_Excerpted text_
It seems that in order to be present, I have to invite space for my own presence. I have to give myself permission to be in this moment, no matter what this moment holds.  Such seems to be a form of extravagant generosity.

 

If I think about it, how often do I give myself permission to be in the moment? My mind is often racing ahead to something that hasn't even happened yet. I'm preoccupied with my thoughts of tasks and expectations. My To Do List can be large. My mind is full of the future. I have even caught myself walking down a beach while in the midst of a vacation thinking about my next vacation!

 

If I'm not thinking about the future, I'm often thinking about the past… thinking about or ruminating over something that happened last week or last year. The point is that I'm not living in the now, but isn't the now all I have?

 

Being present is all about the NOW. Making space for the now. Inviting myself into the now. Yet what if the now is not pleasant? What if the now is not where I want to be?

_Task details_
According to the passage on being present, what has the writer caught themselves doing while on vacation?

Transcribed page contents
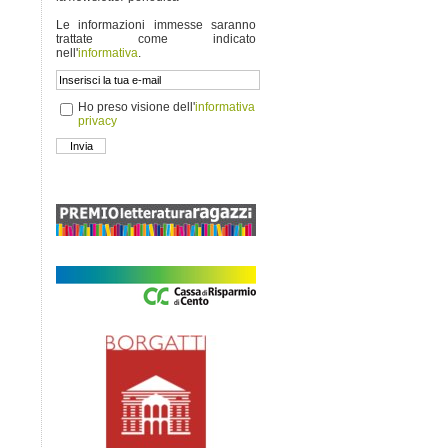
Le informazioni immesse saranno
trattate come indicato
nell'
informativa
.
Ho preso visione dell'
informativa
privacy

_Answer below_
Walking down a beach in the midst of a vacation while thinking about the next vacation.